The error.log file records are fairly verbose but human-readable. Here’s an example of an error.log entry that doesn’t necessarily imply a problem with the site, it tells us the version of OpenSSL the server is using:
[Wed Aug 21 00:17:03.468136 2019] [mpm_event:notice] [pid 2467:tid 3069632512] AH00012: Apache/2.4.18 (RedHat) OpenSSL/1.0.2g configured -- resuming normal operations
The specifics of your FTP/SFTP server logs will vary depending on the service running on the webserver hosting your WordPress site. OpenSSH is one of the more popular SFTP servers, and it logs to the auth.log log file, which can be found on many *nix operating systems.
This means from the Linux command line, the command grep 'sshd' /var/log/auth.log or similar can display SFTP information stored in the log. If you are an advanced user and want to set up logging of SFTP commands, check out this RedHat article.
Regardless of the FTP/SFTP server you use, the value of reviewing the logs is simple: properly configured FTP/SFTP logs enable you to see who accessed and modified what files. Not only does this enhance accountability, but it also enables security.
The location of firewall logs will vary significantly by the vendor. If you have your own VPS, a good first place to check is the /var/log/ directory. If you are not sure there the solution keeps logs, defer to the provider’s documentation. If you're using WebARX, just log in to your portal to see all the logs.
The important part of firewall logs is they enable you to see what the firewall blocked and why. Generally, you’ll see verbiage including the word “block” or “blocked” along with a timestamp and IP address in firewall logs. This will often come along with information like a policy violation or reason for the block.
Logs are a valuable tool. As an administrator, you need to know what to look for to make them effective.
This means having a baseline understanding of what to expect, looking at the right logs for a given problem, and knowing how to parse for warning/error/critical messages and keywords (e.g. searching for a given username, web page, or HTTP code).
Let’s walk through a few simple examples to drive the points home.

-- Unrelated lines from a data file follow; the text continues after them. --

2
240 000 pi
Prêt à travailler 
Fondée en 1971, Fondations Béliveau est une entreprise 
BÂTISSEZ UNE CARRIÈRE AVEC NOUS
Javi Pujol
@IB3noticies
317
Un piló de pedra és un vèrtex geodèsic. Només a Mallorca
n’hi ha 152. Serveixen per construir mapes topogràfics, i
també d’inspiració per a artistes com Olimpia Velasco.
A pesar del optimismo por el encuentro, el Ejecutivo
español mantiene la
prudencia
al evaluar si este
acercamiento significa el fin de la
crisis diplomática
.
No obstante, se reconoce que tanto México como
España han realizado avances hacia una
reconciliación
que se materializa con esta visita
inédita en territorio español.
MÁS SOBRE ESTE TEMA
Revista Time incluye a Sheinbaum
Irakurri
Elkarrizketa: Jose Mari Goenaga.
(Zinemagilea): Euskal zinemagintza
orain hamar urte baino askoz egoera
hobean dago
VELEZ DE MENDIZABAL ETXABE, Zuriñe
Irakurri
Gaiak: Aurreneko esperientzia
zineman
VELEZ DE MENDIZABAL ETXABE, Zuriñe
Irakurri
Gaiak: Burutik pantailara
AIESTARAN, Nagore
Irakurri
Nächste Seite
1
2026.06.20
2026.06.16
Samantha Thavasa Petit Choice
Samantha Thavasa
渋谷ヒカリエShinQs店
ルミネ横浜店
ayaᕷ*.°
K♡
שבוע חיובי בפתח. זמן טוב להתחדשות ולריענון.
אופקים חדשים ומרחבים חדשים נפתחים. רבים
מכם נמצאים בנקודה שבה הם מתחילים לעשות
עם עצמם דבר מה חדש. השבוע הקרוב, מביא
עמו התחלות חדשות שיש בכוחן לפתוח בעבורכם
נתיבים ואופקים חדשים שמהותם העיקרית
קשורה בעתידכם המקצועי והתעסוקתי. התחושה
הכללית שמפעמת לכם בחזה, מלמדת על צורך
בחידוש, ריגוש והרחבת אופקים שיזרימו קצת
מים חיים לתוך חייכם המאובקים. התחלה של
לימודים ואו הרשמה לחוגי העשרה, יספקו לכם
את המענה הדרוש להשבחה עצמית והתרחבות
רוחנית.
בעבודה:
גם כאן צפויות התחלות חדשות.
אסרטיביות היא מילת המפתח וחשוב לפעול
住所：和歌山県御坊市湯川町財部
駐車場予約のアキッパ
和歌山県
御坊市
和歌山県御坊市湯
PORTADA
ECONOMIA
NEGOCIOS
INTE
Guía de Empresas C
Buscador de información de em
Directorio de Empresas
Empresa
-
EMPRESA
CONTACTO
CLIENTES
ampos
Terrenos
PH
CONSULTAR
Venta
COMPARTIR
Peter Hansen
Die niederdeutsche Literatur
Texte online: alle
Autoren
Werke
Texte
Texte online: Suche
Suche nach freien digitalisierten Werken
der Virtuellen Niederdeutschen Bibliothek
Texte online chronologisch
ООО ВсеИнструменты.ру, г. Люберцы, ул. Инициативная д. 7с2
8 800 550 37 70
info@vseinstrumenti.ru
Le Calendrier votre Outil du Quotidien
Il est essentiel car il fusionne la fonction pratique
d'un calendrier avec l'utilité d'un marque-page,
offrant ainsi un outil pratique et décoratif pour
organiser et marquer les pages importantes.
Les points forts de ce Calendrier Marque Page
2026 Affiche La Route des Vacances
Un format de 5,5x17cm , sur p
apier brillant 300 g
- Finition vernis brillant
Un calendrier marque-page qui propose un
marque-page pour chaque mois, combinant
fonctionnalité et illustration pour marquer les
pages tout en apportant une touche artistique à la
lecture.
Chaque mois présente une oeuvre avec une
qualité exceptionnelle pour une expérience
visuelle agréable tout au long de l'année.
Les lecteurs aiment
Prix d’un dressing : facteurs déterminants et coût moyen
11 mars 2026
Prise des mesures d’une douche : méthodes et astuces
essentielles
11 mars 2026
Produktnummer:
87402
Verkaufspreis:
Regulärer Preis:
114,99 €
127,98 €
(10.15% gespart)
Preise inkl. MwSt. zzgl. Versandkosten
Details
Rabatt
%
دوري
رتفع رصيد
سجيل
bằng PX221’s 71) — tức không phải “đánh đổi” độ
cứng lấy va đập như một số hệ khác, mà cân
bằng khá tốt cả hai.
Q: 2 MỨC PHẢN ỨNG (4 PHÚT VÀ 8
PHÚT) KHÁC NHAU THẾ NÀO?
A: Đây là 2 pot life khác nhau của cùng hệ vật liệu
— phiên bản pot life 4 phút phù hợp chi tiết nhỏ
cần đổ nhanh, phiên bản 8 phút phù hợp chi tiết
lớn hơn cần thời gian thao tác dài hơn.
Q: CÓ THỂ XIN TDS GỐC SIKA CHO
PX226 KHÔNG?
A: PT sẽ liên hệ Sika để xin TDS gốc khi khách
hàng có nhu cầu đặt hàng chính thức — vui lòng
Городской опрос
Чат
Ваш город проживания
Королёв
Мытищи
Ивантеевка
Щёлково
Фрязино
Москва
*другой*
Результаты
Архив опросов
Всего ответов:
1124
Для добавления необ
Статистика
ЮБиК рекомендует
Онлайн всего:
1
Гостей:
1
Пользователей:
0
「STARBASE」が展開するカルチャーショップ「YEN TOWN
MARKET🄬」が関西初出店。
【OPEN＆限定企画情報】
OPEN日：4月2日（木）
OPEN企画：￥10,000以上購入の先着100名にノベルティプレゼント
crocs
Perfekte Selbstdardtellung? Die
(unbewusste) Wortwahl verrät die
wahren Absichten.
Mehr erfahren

There is no magic bullet to how you can use logs to identify malicious behavior or spot a hack attack. It all depends on the nature of the website and how your users work etc.
As an administrator of a WordPress website familiarizes yourself with what is running on your website, who logs in from where and when, who typically installs new plugins or updates them etc.
Only when you are familiar with your setup and with the norms of the website you can start spotting suspicious activity.
It is important to point out that you won’t find all the information you need in one log file when doing analysis.
Like a puzzle, you must use bits and pieces from different log files to paint a complete picture of what happened in a hack attack, or what caused a technical issue.
As we have seen, logs provide a wealth of information to WordPress administrators. However, you can only find what you need if you know what you are looking for.
Hence why it is of utmost important that you:
In this article we have provided you with a lot of information about logs, which coupled with your knowledge of your site, you should be able to get started and better manage and secure your website straight away.
Take some time to think about cybersecurity during the national cybersecurity awareness month and stay safe!